The pictures are to be dropped, and the records below are to be restated word for word.

Start of Block

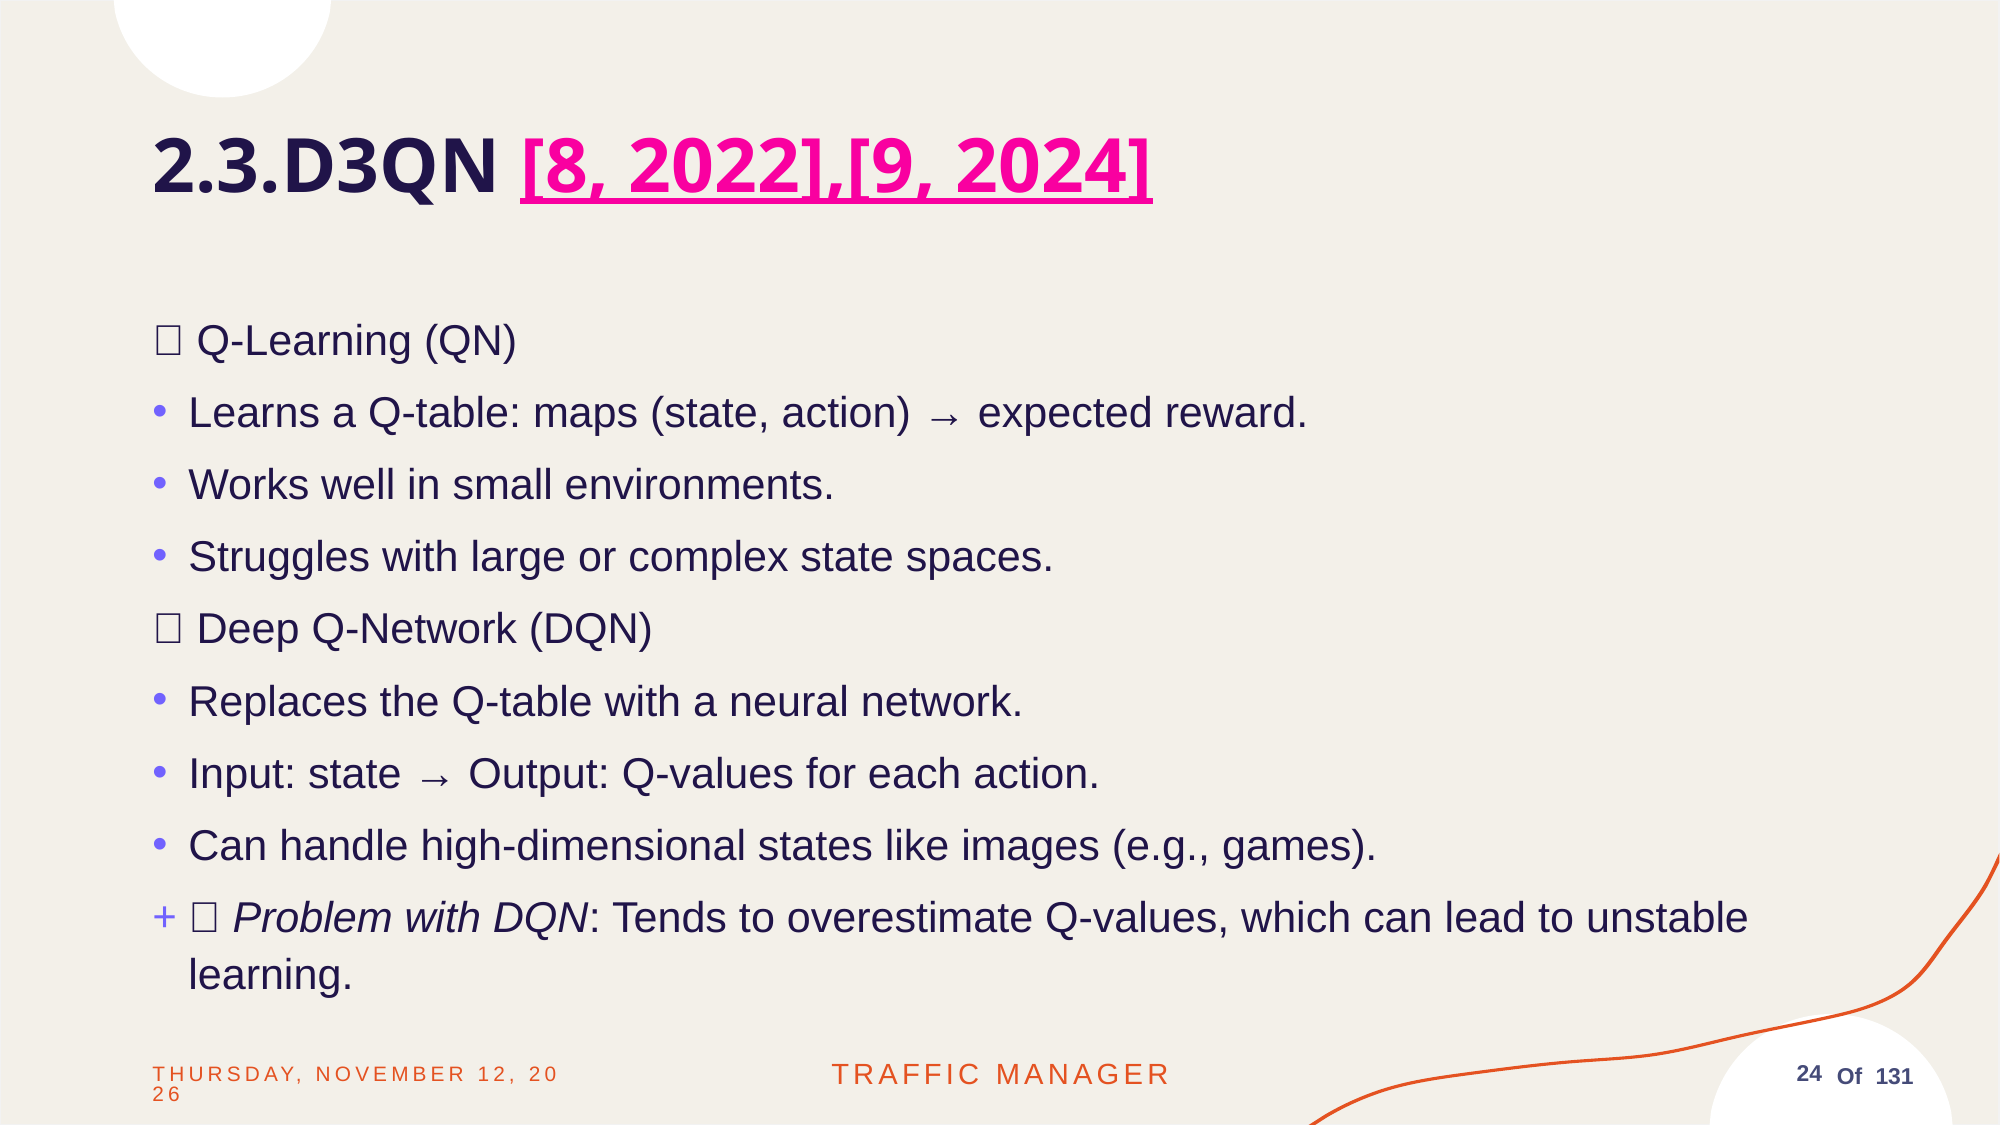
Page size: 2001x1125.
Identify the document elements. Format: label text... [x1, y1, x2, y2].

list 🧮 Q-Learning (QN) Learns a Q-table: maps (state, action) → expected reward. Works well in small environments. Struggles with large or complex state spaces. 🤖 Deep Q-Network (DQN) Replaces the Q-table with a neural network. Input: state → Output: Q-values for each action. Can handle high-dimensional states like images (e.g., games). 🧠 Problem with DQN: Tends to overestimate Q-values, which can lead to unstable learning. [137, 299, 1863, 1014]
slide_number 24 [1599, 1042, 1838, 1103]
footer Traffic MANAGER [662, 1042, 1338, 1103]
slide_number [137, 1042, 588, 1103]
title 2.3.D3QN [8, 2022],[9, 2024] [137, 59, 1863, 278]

End of Block

• Problem solution
Page size: 2001x1125.
Identify the document elements. Format: label text... [x1, y1, x2, y2].

list 🧮 Q-Learning (QN) Learns a Q-table: maps (state, action) → expected reward. Works well in small environments. Struggles with large or complex state spaces. 🤖 Deep Q-Network (DQN) Replaces the Q-table with a neural network. Input: state → Output: Q-values for each action. Can handle high-dimensional states like images (e.g., games). 🧠 Problem with DQN: Tends to overestimate Q-values, which can lead to unstable learning. [137, 299, 1863, 1014]
slide_number 24 [1599, 1042, 1838, 1103]
footer Traffic MANAGER [662, 1042, 1338, 1103]
slide_number [137, 1042, 588, 1103]
title 2.3.D3QN [8, 2022],[9, 2024] [137, 59, 1863, 278]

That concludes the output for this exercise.